At Kate Grosvenor Lifestyle, our supplements are formulated specifically for women in perimenopause and menopause. The Magnesium Complex is our first recommendation for muscle relaxation and calmer nights. The Vitamin B Complex supports nervous system health, particularly if your B vitamin intake is low. And the Vitamin D3 & K2 is worth considering through the autumn and winter months, or whenever your levels need a lift. These supplements work best alongside professional guidance, so please do speak with your GP about testing and treatment options as part of your wider care.
FAQ
What causes restless legs during menopause?
Falling oestrogen disrupts dopamine signalling in the brain, and declining progesterone reduces the nervous system’s natural calming tone. Both changes combine to produce the crawling, aching sensations that characterise RLS, particularly in the evening.
Can low iron cause restless legs in menopause?
Yes. Iron is essential for dopamine production, and many menopausal women have ferritin levels that are labelled normal but are too low for RLS management. International guidelines recommend targeting ferritin above 75–100 ng/mL to support symptom relief.
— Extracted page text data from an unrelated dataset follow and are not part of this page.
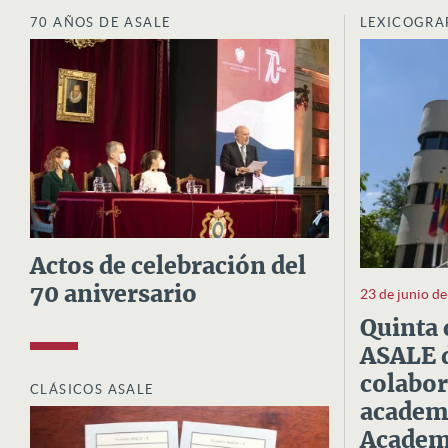
70 AÑOS DE ASALE
LEXICOGRA
Actos de celebración del
70 aniversario
23 de junio d
Quinta 
ASALE d
colabor
CLÁSICOS ASALE
academi
Academi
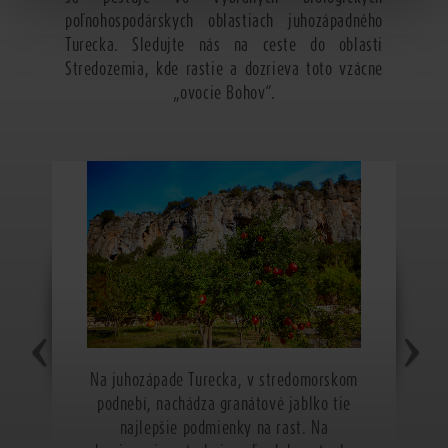
poľnohospodárskych oblastiach juhozápadného
Turecka. Sledujte nás na ceste do oblasti
Stredozemia, kde rastie a dozrieva toto vzácne
„ovocie Bohov“.
Na juhozápade Turecka, v stredomorskom
podnebí, nachádza granátové jablko tie
najlepšie podmienky na rast. Na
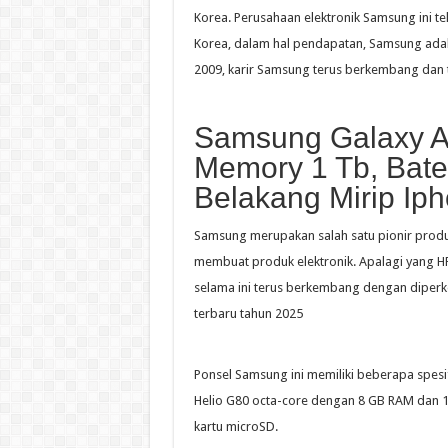
Korea. Perusahaan elektronik Samsung ini 
Korea, dalam hal pendapatan, Samsung adal
2009, karir Samsung terus berkembang dan 
Samsung Galaxy A
Memory 1 Tb, Bate
Belakang Mirip Ip
Samsung merupakan salah satu pionir produ
membuat produk elektronik. Apalagi yang HP
selama ini terus berkembang dengan diperk
terbaru tahun 2025
Ponsel Samsung ini memiliki beberapa spes
Helio G80 octa-core dengan 8 GB RAM dan 1
kartu microSD.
Does HRT help with restless legs?
HRT with transdermal oestradiol and micronised progesterone can stabilise dopamine pathways and improve sleep quality, which reduces the conditions that amplify RLS. It is not a licensed treatment for RLS and does not directly cure the underlying dopamine deficit.
What is the best magnesium dose for restless legs?
A clinical trial found that 250mg of magnesium oxide daily improved RLS severity and sleep quality after two months compared to placebo. Always consult your GP before starting supplementation, particularly if you have kidney concerns.
How is perimenopause leg pain at night different from RLS?
Perimenopause leg cramps are sudden, painful muscle contractions, often in the calf, and resolve quickly. RLS produces an urge to move with uncomfortable sensations that persist until you walk or stretch. Both can disrupt sleep, but they have different causes and respond to different interventions.